▶ _REQUEST_:
Please return the lines of the items below word for word, from the line with "family: Arcidae" up to and including the final line of the items.

▶ _DATA TO USE_:
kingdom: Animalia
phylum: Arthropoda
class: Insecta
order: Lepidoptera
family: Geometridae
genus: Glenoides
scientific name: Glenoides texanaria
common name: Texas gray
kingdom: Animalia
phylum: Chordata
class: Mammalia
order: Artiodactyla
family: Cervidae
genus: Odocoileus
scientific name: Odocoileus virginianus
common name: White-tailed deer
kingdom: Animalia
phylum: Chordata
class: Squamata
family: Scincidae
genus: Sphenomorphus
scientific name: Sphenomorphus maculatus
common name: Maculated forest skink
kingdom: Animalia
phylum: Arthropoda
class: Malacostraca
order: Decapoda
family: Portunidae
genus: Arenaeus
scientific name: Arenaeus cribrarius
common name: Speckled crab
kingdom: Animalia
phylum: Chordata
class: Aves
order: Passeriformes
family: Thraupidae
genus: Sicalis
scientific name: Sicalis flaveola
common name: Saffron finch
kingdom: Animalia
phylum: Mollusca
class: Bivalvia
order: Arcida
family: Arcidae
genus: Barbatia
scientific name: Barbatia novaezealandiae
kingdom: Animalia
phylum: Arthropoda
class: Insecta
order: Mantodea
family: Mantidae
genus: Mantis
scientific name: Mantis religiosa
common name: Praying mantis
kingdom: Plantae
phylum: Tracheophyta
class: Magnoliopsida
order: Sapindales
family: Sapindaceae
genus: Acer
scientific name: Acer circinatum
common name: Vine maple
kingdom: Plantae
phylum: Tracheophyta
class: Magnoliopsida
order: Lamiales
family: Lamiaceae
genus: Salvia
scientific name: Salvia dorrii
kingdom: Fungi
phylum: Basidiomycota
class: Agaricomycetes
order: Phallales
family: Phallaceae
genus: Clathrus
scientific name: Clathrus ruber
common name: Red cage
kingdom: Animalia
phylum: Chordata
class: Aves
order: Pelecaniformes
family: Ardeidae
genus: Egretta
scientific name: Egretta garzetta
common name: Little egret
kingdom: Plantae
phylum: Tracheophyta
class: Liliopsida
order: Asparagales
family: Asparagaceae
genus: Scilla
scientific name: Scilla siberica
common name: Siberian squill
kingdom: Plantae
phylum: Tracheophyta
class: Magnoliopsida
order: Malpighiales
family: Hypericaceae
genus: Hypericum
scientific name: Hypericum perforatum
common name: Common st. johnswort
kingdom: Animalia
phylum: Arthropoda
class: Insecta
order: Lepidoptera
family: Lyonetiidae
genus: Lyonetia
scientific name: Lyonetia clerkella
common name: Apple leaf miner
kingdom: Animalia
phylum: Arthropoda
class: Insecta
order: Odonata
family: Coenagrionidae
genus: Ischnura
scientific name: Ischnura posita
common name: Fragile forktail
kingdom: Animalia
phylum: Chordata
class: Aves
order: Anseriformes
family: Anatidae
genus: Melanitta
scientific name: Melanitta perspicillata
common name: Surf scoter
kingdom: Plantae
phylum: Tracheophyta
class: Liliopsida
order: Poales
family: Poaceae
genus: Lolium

▶ _ANSWER IN FULL_:
family: Arcidae
genus: Barbatia
scientific name: Barbatia novaezealandiae
kingdom: Animalia
phylum: Arthropoda
class: Insecta
order: Mantodea
family: Mantidae
genus: Mantis
scientific name: Mantis religiosa
common name: Praying mantis
kingdom: Plantae
phylum: Tracheophyta
class: Magnoliopsida
order: Sapindales
family: Sapindaceae
genus: Acer
scientific name: Acer circinatum
common name: Vine maple
kingdom: Plantae
phylum: Tracheophyta
class: Magnoliopsida
order: Lamiales
family: Lamiaceae
genus: Salvia
scientific name: Salvia dorrii
kingdom: Fungi
phylum: Basidiomycota
class: Agaricomycetes
order: Phallales
family: Phallaceae
genus: Clathrus
scientific name: Clathrus ruber
common name: Red cage
kingdom: Animalia
phylum: Chordata
class: Aves
order: Pelecaniformes
family: Ardeidae
genus: Egretta
scientific name: Egretta garzetta
common name: Little egret
kingdom: Plantae
phylum: Tracheophyta
class: Liliopsida
order: Asparagales
family: Asparagaceae
genus: Scilla
scientific name: Scilla siberica
common name: Siberian squill
kingdom: Plantae
phylum: Tracheophyta
class: Magnoliopsida
order: Malpighiales
family: Hypericaceae
genus: Hypericum
scientific name: Hypericum perforatum
common name: Common st. johnswort
kingdom: Animalia
phylum: Arthropoda
class: Insecta
order: Lepidoptera
family: Lyonetiidae
genus: Lyonetia
scientific name: Lyonetia clerkella
common name: Apple leaf miner
kingdom: Animalia
phylum: Arthropoda
class: Insecta
order: Odonata
family: Coenagrionidae
genus: Ischnura
scientific name: Ischnura posita
common name: Fragile forktail
kingdom: Animalia
phylum: Chordata
class: Aves
order: Anseriformes
family: Anatidae
genus: Melanitta
scientific name: Melanitta perspicillata
common name: Surf scoter
kingdom: Plantae
phylum: Tracheophyta
class: Liliopsida
order: Poales
family: Poaceae
genus: Lolium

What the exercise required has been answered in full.